**Task requirements:** The first line of the entries below, the line containing "567, 335, 669]", and every line between them should be repeated exactly, and nothing else.

**Input material:**
━━━

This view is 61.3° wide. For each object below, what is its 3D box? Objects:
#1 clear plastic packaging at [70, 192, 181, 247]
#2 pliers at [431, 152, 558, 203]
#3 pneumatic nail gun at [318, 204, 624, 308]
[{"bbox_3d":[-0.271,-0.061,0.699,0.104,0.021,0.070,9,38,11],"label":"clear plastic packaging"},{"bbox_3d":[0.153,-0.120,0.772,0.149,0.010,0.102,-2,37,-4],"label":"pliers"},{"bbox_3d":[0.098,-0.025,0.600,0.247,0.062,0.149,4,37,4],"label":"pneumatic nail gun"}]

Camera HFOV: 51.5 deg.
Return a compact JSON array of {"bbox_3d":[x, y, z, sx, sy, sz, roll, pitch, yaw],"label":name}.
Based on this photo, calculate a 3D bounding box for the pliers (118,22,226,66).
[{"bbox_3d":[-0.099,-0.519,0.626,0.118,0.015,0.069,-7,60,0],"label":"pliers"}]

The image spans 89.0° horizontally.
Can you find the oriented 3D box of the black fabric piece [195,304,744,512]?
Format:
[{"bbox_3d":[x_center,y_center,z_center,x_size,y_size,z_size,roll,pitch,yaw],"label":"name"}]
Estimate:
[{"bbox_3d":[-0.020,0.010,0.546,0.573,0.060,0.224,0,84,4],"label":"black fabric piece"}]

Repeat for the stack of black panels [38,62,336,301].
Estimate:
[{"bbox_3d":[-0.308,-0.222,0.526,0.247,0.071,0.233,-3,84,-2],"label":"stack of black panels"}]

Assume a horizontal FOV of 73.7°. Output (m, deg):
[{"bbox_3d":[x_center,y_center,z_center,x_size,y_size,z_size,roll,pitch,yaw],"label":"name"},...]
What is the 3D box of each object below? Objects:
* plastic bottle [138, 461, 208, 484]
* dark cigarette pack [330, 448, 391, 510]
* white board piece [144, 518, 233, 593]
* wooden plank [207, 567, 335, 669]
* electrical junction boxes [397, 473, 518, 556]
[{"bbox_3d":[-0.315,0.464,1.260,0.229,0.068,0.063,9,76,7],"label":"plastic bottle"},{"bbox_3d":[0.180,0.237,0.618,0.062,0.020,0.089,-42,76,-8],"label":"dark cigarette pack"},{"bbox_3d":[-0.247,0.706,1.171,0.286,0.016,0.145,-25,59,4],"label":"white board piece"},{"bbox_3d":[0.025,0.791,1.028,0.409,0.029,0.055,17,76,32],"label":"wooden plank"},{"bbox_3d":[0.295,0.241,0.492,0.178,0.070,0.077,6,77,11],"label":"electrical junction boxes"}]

━━━

**Output for this exercise:**
This view is 61.3° wide. For each object below, what is its 3D box? Objects:
#1 clear plastic packaging at [70, 192, 181, 247]
#2 pliers at [431, 152, 558, 203]
#3 pneumatic nail gun at [318, 204, 624, 308]
[{"bbox_3d":[-0.271,-0.061,0.699,0.104,0.021,0.070,9,38,11],"label":"clear plastic packaging"},{"bbox_3d":[0.153,-0.120,0.772,0.149,0.010,0.102,-2,37,-4],"label":"pliers"},{"bbox_3d":[0.098,-0.025,0.600,0.247,0.062,0.149,4,37,4],"label":"pneumatic nail gun"}]

Camera HFOV: 51.5 deg.
Return a compact JSON array of {"bbox_3d":[x, y, z, sx, sy, sz, roll, pitch, yaw],"label":name}.
Based on this photo, calculate a 3D bounding box for the pliers (118,22,226,66).
[{"bbox_3d":[-0.099,-0.519,0.626,0.118,0.015,0.069,-7,60,0],"label":"pliers"}]

The image spans 89.0° horizontally.
Can you find the oriented 3D box of the black fabric piece [195,304,744,512]?
Format:
[{"bbox_3d":[x_center,y_center,z_center,x_size,y_size,z_size,roll,pitch,yaw],"label":"name"}]
Estimate:
[{"bbox_3d":[-0.020,0.010,0.546,0.573,0.060,0.224,0,84,4],"label":"black fabric piece"}]

Repeat for the stack of black panels [38,62,336,301].
Estimate:
[{"bbox_3d":[-0.308,-0.222,0.526,0.247,0.071,0.233,-3,84,-2],"label":"stack of black panels"}]

Assume a horizontal FOV of 73.7°. Output (m, deg):
[{"bbox_3d":[x_center,y_center,z_center,x_size,y_size,z_size,roll,pitch,yaw],"label":"name"},...]
What is the 3D box of each object below? Objects:
* plastic bottle [138, 461, 208, 484]
* dark cigarette pack [330, 448, 391, 510]
* white board piece [144, 518, 233, 593]
* wooden plank [207, 567, 335, 669]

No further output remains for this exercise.